### Short problem A
Convert the taxonomy listing below, which runs from kingdom to common name, into a JSON list of strings with one string per line and no blank lines. Leave the picture out.
>> Begin Text excerpt
Low-risk, narrow, reversible changes may be handled by the host-level reviewer. Broad mounts, new secrets, Docker socket exposure, host home access, production credentials, persistent services, launch agents, publication, purchasing, or destructive work should require human approval.

Profile Agents And Isolated Executable Context

A companion agent is not one homogeneous thing. In practice it has profiles: a coding profile, a research profile, an email triage profile, a personal-knowledge profile, a publication profile, and so on.

The Hermes isolation pattern lets each profile use an isolated execution context. The key distinction is that the executable context is isolated. The system does not need to pretend every ounce of the agent's reasoning process is physically sealed away in a different container before any useful work can happen. Instead, the dangerous surface is separated: shell commands, builds, tests, package managers, browser automation, scripts, and project writes run inside a bounded context with controlled mounts and permissions.

For higher-risk profile agents, that bounded execution context can itself be a container within the companion-agent environment. Each profile gets the tools and files it needs, without inheriting the whole companion runtime or the host.
>> End Text excerpt
### Short problem B
Print the stretch of the agent isolation text above from "A companion agent" through "profile, and so on.".
>> Begin Dataset rows
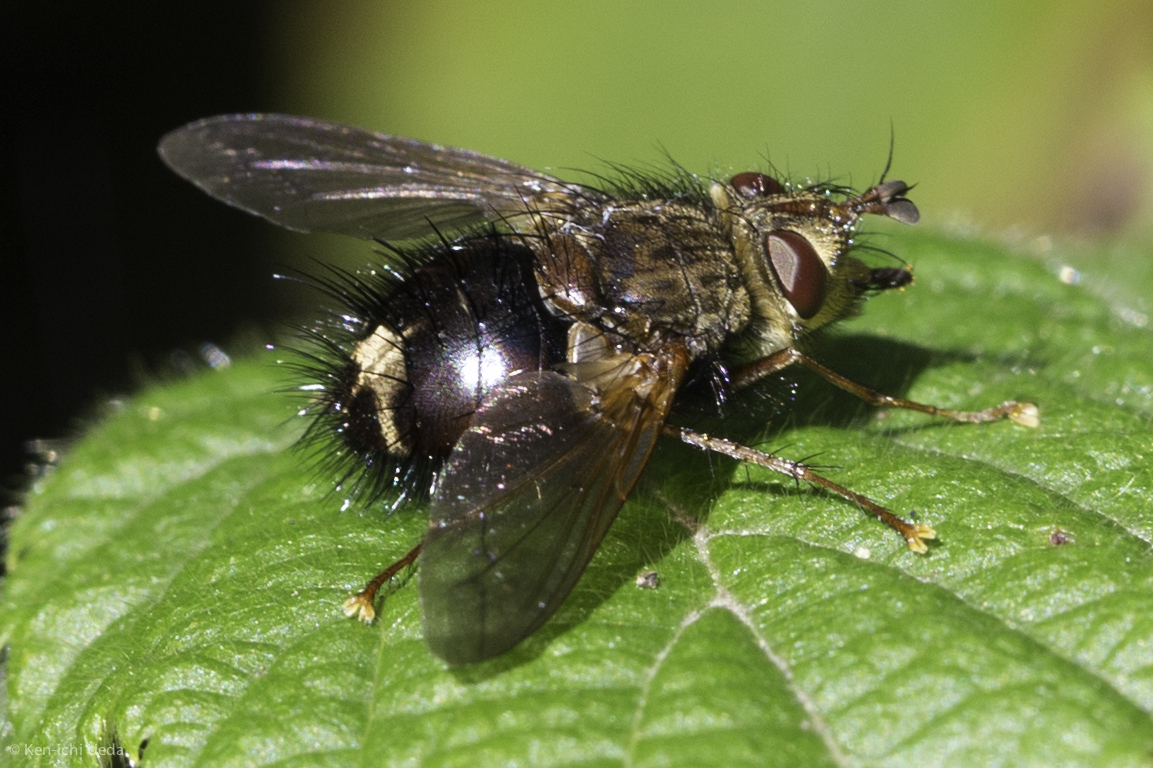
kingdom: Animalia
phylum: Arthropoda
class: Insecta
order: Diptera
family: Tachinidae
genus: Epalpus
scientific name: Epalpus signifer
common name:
>> End Dataset rows
### Written answer A
[
  "kingdom: Animalia",
  "phylum: Arthropoda",
  "class: Insecta",
  "order: Diptera",
  "family: Tachinidae",
  "genus: Epalpus",
  "scientific name: Epalpus signifer",
  "common name:"
]

### Written answer B
A companion agent is not one homogeneous thing. In practice it has profiles: a coding profile, a research profile, an email triage profile, a personal-knowledge profile, a publication profile, and so on.